In honor of the new Will Ferrell movie, Land of the Lost, the Sci-Fi Channel recently played a marathon of the original 1970's television series. I knew I was going to see the film so I thought I'd check out the source material to see what I was in for. I watched about ten minutes of it before I had to change the channel. It was that bad. However, after seeing the movie, I've reached a denouement. I say this in complete honesty. I would watch the complete series of the original show before watching this travesty ever again.
Will Ferrell plays Dr. Rick Marshall, a paleontologist who uses his Tachyon Meter, which doesn't take you forward or backward through time, but sideways, to propel himself through a space vortex, landing him in the Land of the Lost. Sucked through the vortex with him are Will (Danny McBride) and the lovely Holly (Anna Friel).
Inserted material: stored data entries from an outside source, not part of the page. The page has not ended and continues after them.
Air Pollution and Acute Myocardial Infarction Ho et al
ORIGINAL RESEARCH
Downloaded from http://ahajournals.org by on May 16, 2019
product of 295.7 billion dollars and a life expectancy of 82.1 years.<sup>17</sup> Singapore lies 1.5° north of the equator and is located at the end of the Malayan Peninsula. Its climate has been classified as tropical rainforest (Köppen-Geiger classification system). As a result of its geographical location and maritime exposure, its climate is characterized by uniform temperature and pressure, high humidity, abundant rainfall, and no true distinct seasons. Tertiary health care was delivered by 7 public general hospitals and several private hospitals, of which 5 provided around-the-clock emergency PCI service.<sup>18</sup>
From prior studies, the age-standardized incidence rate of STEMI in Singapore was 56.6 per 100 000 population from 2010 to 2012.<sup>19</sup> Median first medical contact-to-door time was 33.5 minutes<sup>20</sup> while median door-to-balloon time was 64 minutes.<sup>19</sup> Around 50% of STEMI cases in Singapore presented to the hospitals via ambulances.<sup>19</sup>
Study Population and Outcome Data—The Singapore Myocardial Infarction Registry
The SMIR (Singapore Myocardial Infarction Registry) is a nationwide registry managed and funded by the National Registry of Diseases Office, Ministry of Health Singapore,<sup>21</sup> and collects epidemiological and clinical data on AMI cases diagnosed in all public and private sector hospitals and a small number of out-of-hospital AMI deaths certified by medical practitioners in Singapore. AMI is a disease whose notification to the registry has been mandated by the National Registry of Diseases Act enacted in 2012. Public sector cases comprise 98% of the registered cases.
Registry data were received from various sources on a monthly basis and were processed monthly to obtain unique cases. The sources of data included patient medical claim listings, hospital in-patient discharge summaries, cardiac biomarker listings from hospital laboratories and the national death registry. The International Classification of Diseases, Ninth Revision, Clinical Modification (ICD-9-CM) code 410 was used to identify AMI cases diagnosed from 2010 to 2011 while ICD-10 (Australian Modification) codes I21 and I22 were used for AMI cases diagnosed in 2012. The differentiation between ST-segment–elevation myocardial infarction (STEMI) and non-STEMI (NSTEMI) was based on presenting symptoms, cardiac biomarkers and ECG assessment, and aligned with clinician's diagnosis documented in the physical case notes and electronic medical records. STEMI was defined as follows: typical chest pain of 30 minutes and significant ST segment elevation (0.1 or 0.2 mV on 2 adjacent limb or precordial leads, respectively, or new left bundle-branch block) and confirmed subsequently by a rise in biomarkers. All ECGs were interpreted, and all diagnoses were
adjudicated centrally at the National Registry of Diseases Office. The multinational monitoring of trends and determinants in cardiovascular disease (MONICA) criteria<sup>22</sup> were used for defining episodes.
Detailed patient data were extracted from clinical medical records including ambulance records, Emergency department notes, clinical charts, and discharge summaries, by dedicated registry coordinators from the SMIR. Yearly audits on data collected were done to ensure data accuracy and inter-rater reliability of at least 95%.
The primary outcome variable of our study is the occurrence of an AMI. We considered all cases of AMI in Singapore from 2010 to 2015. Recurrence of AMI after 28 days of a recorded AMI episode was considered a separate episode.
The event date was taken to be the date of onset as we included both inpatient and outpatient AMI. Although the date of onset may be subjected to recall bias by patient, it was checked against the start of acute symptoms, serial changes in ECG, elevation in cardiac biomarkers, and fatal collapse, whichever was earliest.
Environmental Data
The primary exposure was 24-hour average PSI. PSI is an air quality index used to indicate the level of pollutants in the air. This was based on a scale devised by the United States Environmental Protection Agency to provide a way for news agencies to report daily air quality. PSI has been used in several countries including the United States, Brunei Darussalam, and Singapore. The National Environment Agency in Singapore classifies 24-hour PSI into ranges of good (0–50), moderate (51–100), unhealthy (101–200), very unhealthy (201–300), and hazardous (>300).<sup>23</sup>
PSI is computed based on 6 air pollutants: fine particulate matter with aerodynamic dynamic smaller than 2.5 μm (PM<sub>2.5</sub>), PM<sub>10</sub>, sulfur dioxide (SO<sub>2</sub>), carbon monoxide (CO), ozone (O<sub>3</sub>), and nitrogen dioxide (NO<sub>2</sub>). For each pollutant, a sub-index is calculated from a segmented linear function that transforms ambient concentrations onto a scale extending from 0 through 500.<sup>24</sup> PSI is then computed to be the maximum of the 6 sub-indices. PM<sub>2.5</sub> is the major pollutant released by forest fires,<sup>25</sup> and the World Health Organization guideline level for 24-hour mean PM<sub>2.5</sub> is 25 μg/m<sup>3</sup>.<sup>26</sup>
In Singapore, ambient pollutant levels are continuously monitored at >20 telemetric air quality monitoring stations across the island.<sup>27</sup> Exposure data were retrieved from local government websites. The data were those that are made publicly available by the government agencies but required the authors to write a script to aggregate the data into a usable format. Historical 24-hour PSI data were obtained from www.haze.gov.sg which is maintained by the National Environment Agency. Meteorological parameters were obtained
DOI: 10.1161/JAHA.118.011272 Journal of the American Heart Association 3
There they meet Cha-Ka (Jorma Taccone), who journeys along with them as they meet a host of colorful creatures and attempt to find the misplaced Tachyon Meter that will take them home.
Land of the Lost is hands down one of the most idiotic movies I've had to sit through in quite some time. It's part romance, part sci-fi, part adventure, part comedy, and all stupid. I haven't been so fidgety in a movie in years and I couldn't wait to get out of the theater. Like a kid frantically searching for his inhaler, Land of the Lost runs about wildy, grasping at air in the hopes that something will save it from its moronic story, shoddy special effects and painfully unfunny humor. It isn't just bad, it's an utter disaster.
Like its competition, The Hangover (read my review here), Land of the Lost pushes story to the wayside in favor of quick jokes and even quicker transitions. The difference, however, is that The Hangover is actually, you know, funny. Land of the Lost is not, mostly due to its dull gags, including a recurring joke where Cha-Ka grabs the private parts of anyone nearby. The movie is only about an hour and a half, but it feels triple that length due to its vapid drollery, which results in an endless cycle of patience testing shtick, of which only 13 year old boys and die hard Ferrell fans will be able to withstand.
I recognize that this is a movie to be taken lightly, but is it really too much to ask for at least an attempt at making a quality product? Land of the Lost is lazily put together with middling special effects and problems so apparent, you'll be shocked that the filmmakers let them slip through into the final product. In one scene, Dr. Marshall is being chased by a T-Rex, so he hops in a limo and crawls forward while the dinosaur crashes down on top. Seconds later, in the very next shot, he's hundreds of yards away, somehow escaping his inevitable death trap.
Additionally, Ferrell was unconvincing as a world renowned paleontologist who has figured out a way to travel to alternate dimensions because, quite simply, scientists do not act the way he does in this movie. He is a one note actor, never switching his style up from movie to movie and it's become tiresome. He's had some genuine hits, as well as some stinkers, but this is hands down the biggest pile of crap he's ever had his name attached to. He's not interesting, he's not that great of an actor and he's not even that funny. It's time to move on.
There were times during the flick when I thought, "You know, this isn't entirely bottom of the barrel," but then a monumentally asinine sequence would immediately follow and that thought would quickly get displaced. Rarely do I give out such a low score unless I truly feel it's deserving and there's none more deserving than this. Land of the Lost is a stain on cinema and is destined to go down as one of the very worst films of 2009.